I was struggling to get my husband, Frank, out of the car and into a wheelchair when a neighbor stopped by to lend a hand. He had no motive other than to help someone in need. I asked if he could assist Frank three times a week after dialysis. He didn't want to be paid, but I insisted. I was elated because I had been trying for weeks to find someone to do this job.
On June 4, that neighbor, Oscar Luis Realivasquez Cordoba, was picked up by ICE. He had been living in the neighborhood for seven years and had no criminal record, not even a traffic ticket.
I am a 73-year-old white woman who lives in a leafy historic enclave of gracious homes, most built by the same architect around 1906. It is a mixed Denver neighborhood, with some houses divided into apartments. During Frank's long illness, neighbors shoveled my sidewalk, watered plants, gave me vegetables from their gardens, and kept an eye out for porch deliveries. More than once, I shouted out as Frank collapsed during a transfer, and a neighbor came running.
When Oscar volunteered to help, I knew that I had run into pure gold. It is devilishly hard to find a caregiver strong enough to lift a six-foot-tall man from a car to a wheelchair and then into a chair lift. Even harder is finding someone who is patient and kind. Oscar helped Frank for several months, until shortly before Frank died last November.
Two images collide in my mind: Oscar gently transferring Frank from the passenger seat versus three ICE agents ripping Oscar from his car and slamming him to the ground.
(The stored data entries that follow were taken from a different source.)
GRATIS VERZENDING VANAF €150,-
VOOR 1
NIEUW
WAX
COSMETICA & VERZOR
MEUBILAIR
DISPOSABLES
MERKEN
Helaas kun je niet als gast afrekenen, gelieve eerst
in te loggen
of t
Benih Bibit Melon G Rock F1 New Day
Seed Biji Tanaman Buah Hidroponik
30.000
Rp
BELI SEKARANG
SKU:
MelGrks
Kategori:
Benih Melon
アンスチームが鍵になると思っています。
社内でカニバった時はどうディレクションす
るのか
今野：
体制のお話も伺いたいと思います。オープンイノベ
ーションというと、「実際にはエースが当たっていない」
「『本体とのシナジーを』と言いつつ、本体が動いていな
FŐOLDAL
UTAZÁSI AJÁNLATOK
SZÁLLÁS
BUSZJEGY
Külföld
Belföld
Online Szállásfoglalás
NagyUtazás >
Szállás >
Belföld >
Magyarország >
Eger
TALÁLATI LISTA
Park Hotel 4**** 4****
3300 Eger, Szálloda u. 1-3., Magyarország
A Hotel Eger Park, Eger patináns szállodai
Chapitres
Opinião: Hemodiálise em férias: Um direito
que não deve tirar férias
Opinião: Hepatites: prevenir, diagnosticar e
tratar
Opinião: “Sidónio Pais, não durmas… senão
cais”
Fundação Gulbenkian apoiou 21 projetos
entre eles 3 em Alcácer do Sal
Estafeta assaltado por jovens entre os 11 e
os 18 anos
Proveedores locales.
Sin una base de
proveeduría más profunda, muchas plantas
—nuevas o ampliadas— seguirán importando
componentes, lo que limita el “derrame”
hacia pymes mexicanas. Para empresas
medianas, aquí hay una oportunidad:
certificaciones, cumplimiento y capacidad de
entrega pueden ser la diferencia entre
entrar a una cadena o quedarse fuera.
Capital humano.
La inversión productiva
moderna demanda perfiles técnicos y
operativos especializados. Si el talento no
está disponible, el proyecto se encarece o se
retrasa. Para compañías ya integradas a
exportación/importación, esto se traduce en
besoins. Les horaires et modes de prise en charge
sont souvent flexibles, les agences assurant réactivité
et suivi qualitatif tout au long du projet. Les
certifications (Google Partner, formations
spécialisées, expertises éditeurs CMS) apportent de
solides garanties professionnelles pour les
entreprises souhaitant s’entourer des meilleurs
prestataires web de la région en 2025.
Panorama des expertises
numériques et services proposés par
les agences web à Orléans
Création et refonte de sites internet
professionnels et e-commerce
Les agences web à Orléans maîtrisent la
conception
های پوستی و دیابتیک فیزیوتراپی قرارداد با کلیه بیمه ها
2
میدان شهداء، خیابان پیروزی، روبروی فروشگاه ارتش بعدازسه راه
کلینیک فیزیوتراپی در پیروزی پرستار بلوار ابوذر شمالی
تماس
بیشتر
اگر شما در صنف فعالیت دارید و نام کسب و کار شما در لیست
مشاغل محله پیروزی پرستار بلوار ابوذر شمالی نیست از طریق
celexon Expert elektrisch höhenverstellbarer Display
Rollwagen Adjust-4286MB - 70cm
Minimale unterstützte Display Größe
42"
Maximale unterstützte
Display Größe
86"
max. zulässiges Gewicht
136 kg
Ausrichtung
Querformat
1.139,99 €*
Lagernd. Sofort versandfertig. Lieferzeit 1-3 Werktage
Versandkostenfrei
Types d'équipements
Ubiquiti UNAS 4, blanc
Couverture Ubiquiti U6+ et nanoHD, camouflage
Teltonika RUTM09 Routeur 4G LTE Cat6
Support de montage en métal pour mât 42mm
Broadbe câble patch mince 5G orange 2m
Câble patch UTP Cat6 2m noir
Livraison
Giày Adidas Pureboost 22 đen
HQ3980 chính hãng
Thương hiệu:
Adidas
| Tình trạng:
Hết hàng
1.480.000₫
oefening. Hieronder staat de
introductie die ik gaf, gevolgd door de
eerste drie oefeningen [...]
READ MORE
The virtuous and the vile — two conflicting strains in our society battling for primacy. Both scenes took place on my block.
Many people who voted for Trump believed that he would deport violent criminals, not good neighbors who had jobs, paid taxes and added to the fabric of the community. Oscar had been doing maintenance work for the same company for eight years.
The through-line has become obvious: First, ICE picked up criminals, then it expanded to random sweeps at Home Depot, elementary schools, courts and farms in an effort to put the "mass" in mass deportation. The Trump administration now defines anyone who has broken an immigration law as a criminal, even though that is a misdemeanor and not a felony. According to CNN, fewer than 10 percent of the people detained by ICE have been convicted of a violent crime.
Never could I have imagined that the immigration roundups would personally affect me in our peaceful neighborhood. I contributed to buy a plane ticket for Oscar, so that he could return to his hometown of Juarez, Mexico, and avoid a lengthy stay in the Aurora Detention Center. He is now with his family, but reports that he remains saddened by the humiliating experience of being violently manhandled and treated like a common criminal.
I was lucky to find Oscar. Others will not be so lucky. Anyone who has tried to get help for their aging parent or spouse knows how impossible it is to find a caregiver. I witnessed first-hand the severe labor shortage in rehab centers, local home-care agencies, even the poshest nursing homes. Americans do not want these low-paying, back-breaking jobs. The problem will only get worse as we face the tsunami of aging baby boomers.
Americans have arrived at a turning point: What kind of country do we want to live in? One where the performative cruelty of ICE results in a climate of fear and rising prices, or a country based on community and what is best in the grand experiment of democracy?
I stand with the Oscars of the world.
Barbara Wright is a writer living in Denver. Her novels include Anny in Love, Crow, Easy Money and Plain Language, which won a Spur Award from Western Writers of America.